Cash position: Cash and cash equivalents as of September 30, 2017 were $56.5 million, compared to $58.3 million as of June 30, 2017. Net cash used in operating activities in the nine months ended September 30, 2017 was $17.6 million as compared to $9.6 million in the same period in 2016. Cash and cash equivalents includes approximately $5 million from exercised warrants in the third quarter. Subsequent to the end of the third quarter, the Company closed a public offering of common stock with gross proceeds of $92 million. Total cash as of October 31, 2017 was $142.6 million.
Revenues: Revenues were $219 thousand for the third quarter of 2017, compared to $184 thousand in the third quarter of 2016. Revenues consisted of a combination of royalties from marketed products, primarily MuGard, and recognition of deferred revenues related to upfront payments from early license agreements.
Loss per share: Loss per share was $0.13 for the third quarter of 2017, compared to a loss per share of $0.08 in the comparable period in 2016.
Abeona Recent Highlights:

November 9, 2017: Enrolled First Subject at Spain Clinical Site in Ongoing Phase 1/2 Clinical Trial in MPS IIIA
October 19, 2017: Announced Closing of $92 Million Underwritten Public Offering and Full Exercise of Underwriters’ Option to Purchase Additional Shares
October 16, 2017: Announced a Grant of up to $13.85 Million from Leading Sanfilippo Syndrome Foundations for Clinical Development of MPS III Gene Therapies
October 11, 2017: Hosted inaugural R&D day and announced enrollment of First Two Patients in Global Expansion of Phase 1/2 Clinical Trial in MPS IIIA
October 6, 2017: Announced Top-Line One Year Data from ABO-102 MPS IIIA Trial at ARM’s Cell & Gene Meeting on the Mesa
Gene therapy demonstrated durable and significant reduction of underlying disease pathology across multiple clinical measures in Cohort 1 (n=3) compared to a natural history control group (n=8-12)
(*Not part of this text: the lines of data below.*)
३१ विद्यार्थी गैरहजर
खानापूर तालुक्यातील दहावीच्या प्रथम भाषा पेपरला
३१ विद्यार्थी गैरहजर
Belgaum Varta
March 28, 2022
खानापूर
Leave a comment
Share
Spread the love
Systemic biopotency demonstrated time- and dose-dependent reductions of disease causing Heparan Sulfate in the Cerebrospinal fluid (CSF) and liver volumes
Preservation of deep brain architecture observed after intravenous administration
Stabilization of neurocognitive assessment scores at one year post-injection
October 4, 2017: Announced Dedication of Commercial Gene Therapy Manufacturing Facility in Cleveland, Ohio
September 28, 2017: Announced Collaboration with Brammer Bio for Commercial Translation of ABO-102
August 29, 2017: Received FDA Breakthrough Therapy Designation for EB-101 Autologous Cell Therapy in Epidermolysis Bullosa
July 25, 2017: Announced Appointment of Juan Ruiz, M.D., Ph.D. as Chief Medical Officer
July 18, 2017: Received Guidance from FDA to Commence Pivotal Phase 3 for EB-101 Gene Therapy for Patients with Epidermolysis Bullosa

"We have made great progress in the quarter towards becoming a key player in the development of novel breakthrough gene and cell therapies for rare genetic diseases," stated Steven H. Rouhandeh, Executive Chairman. "The recent investment from high-quality investors and leading foundations is another achievement that demonstrates our internal capabilities and commitment to the advancement of our robust pipeline and next generation vector platform, including MPS III gene therapy products. We look forward to further strengthening our efforts with key hires, advancing clinical capabilities, and commercial expansion in the coming quarters."